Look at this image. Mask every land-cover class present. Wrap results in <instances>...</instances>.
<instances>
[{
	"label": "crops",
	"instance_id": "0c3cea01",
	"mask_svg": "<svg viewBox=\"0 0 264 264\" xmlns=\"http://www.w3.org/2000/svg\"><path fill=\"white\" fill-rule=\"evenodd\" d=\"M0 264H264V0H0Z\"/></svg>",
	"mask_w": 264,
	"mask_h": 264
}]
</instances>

» EXERCISE REQUIREMENTS: Please copy the entire listing above word for word, keeping every line unchanged.

» RESULT OF THIS TASK:
Look at this image. Mask every land-cover class present. Wrap results in <instances>...</instances>.
<instances>
[{
	"label": "crops",
	"instance_id": "0c3cea01",
	"mask_svg": "<svg viewBox=\"0 0 264 264\" xmlns=\"http://www.w3.org/2000/svg\"><path fill=\"white\" fill-rule=\"evenodd\" d=\"M0 264H264V0H0Z\"/></svg>",
	"mask_w": 264,
	"mask_h": 264
}]
</instances>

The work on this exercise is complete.